I have a pair of western Ariat Heritages (I think) for the last 3 almost 4 years and they are doing really well. I wear the crap out of them too, rain, snow, mud, etc. I did start taking better care of them this year, but they still look great when I clean them up and they are extremely comfortable.


----------



## bsms (Dec 31, 2010)

MHFoundation Quarters said:


> I have Ariat field boots & a pair of western lacers. Love the field boots, western ones are junk...


My daughter's pair of western lacers lasted 4 months before the toe separated. I recently bought a pair of Ropers from them, but they are too new for me to know how they will hold up.

I have a 20 year old pair of Red Wings cowboy boots...soles are worn, but still functional.


----------



## Prinella (Jul 12, 2011)

I have the ariat terrains and I adore them most comfortable boots I've ever worn. My BO had a pair that lasted 18 months however we're quite rough with our shoes, forget to clean wade through mud all that.they cost me 115. Previously I had a pair of the start boots (synthetic long boots) after about 3 years the edging around the top started peeling and I managed to stab a hole in them when my foot was rammed into a gate latch. Still comfy 8 years on. 

I also had a pair of Saxon paddock boots which I must have had for 9 years now. They'd often sit caked in mud for days. If i got hot id fill them with water. The insoles eventually wore out but I still wear them with cheap insoles when my others are wet.


----------



## Cat (Jul 26, 2008)

My husband and I both have ariat terrain boots and love them. Very comfy and still holding up almost a year later. Still look new once cleaned.


----------



## Hidalgo13 (Dec 24, 2010)

hehe, yeeeeees. If you take care of them well, they last and are super comfortable! :}


----------



## corinowalk (Apr 26, 2010)

I love my ariats...I was a justin girl forever but bought the ariats because they were on clearance. 2 years later and lots of work in them and they are still holding up. 

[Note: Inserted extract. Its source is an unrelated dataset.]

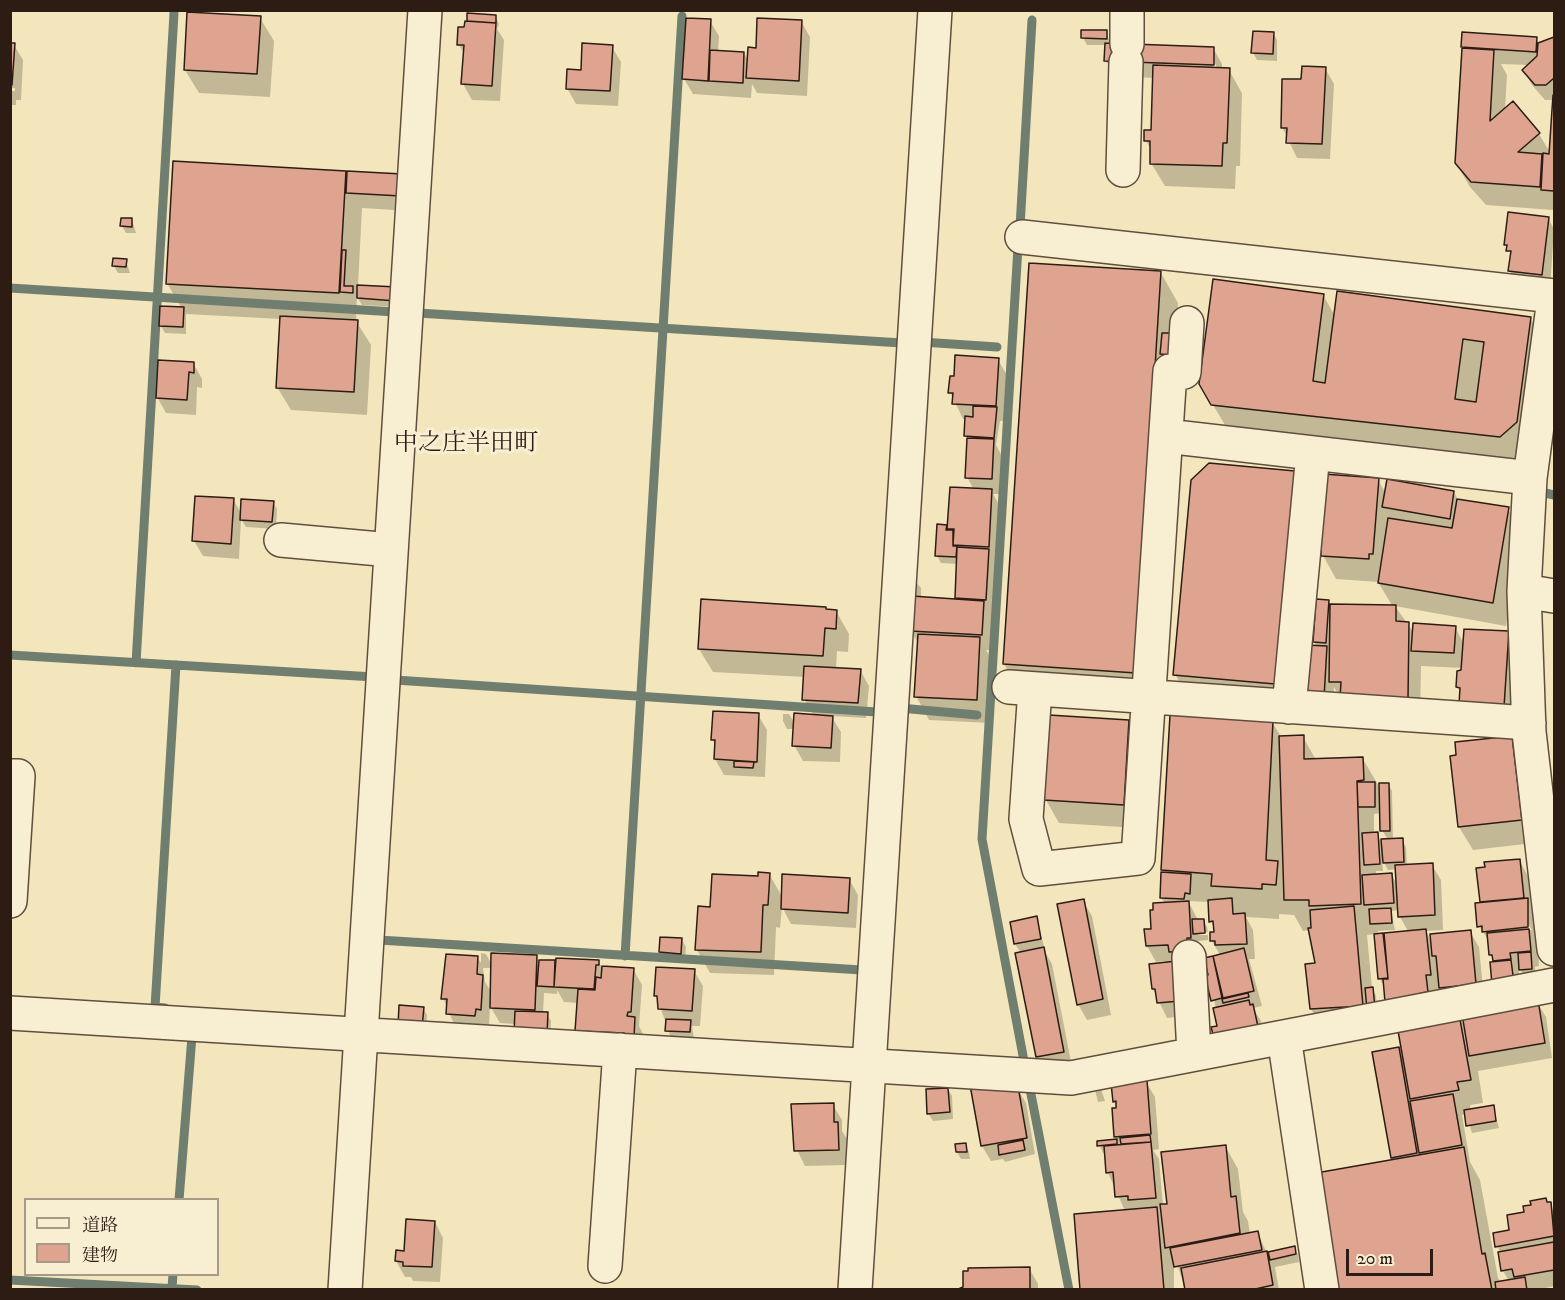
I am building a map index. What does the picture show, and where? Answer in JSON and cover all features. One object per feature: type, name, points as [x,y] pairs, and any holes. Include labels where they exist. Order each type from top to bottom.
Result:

As far as the buckle rubbing, if your stirrups are where you want them to be, vet wrap them. It makes them much more comfortable.


----------



## RATHER BE RIDING (Dec 7, 2010)

I love Ariats also, but I have noticed that the quality on the new ones does not seem as good as the older boots. Not only have I seen the toe separation, but also some of the heels are not a solid block anymore and the "covering" peels off. 

They are extremely comfortable, but I don't think they are worth the price anymore. I buy all mine off of ebay and have had good luck even when buying used pairs. I rarely pay over $20. To beat all, I purchased a pair of boots from WalMart that looked just like paddock boots for $15 about 6 years ago and wore the daylights out of them and they still look exactly the same as the day I bought them.


----------



## IslandWave (Nov 25, 2009)

My Dublin and Ariat paddock boots both fell apart after a couple of months. I will not get Ariat/Dublin boots again.

As for half chaps, as someone said earlier, eBay! I got barely used half chaps for like $25 when they were around $60 if I'd gotten them new from a catalog.


----------



## kathryn (Jan 16, 2009)

I am on my second pair of Ariat Heritage field boots. I had the first pair for about two years when the zippers snapped off both pairs. I called Ariat and sent them in and received a brand new identical pair in the mail a few weeks later. The only thing is this pair has a much more rugged zipper. They completely won my customer loyalty with their amazing customer service.


----------



## titansgaiter (Sep 11, 2011)

Yes, they are worth it..but the western, comfy ones which I use spurs on almost everyday are the "fat baby leather saddle boots" (luv them luv them luv them!) You finf them in most equine catalogs, and some are making thier way into westernwear stores. Online mine were listed for about $69.95...and I soend hours on my feet. They have a nice think rugged crepe sole, but feel wonderful in the stirrups too. Lace'up terrains by Ariat are great too. Totally worth it. and no added exspense for half chaps


----------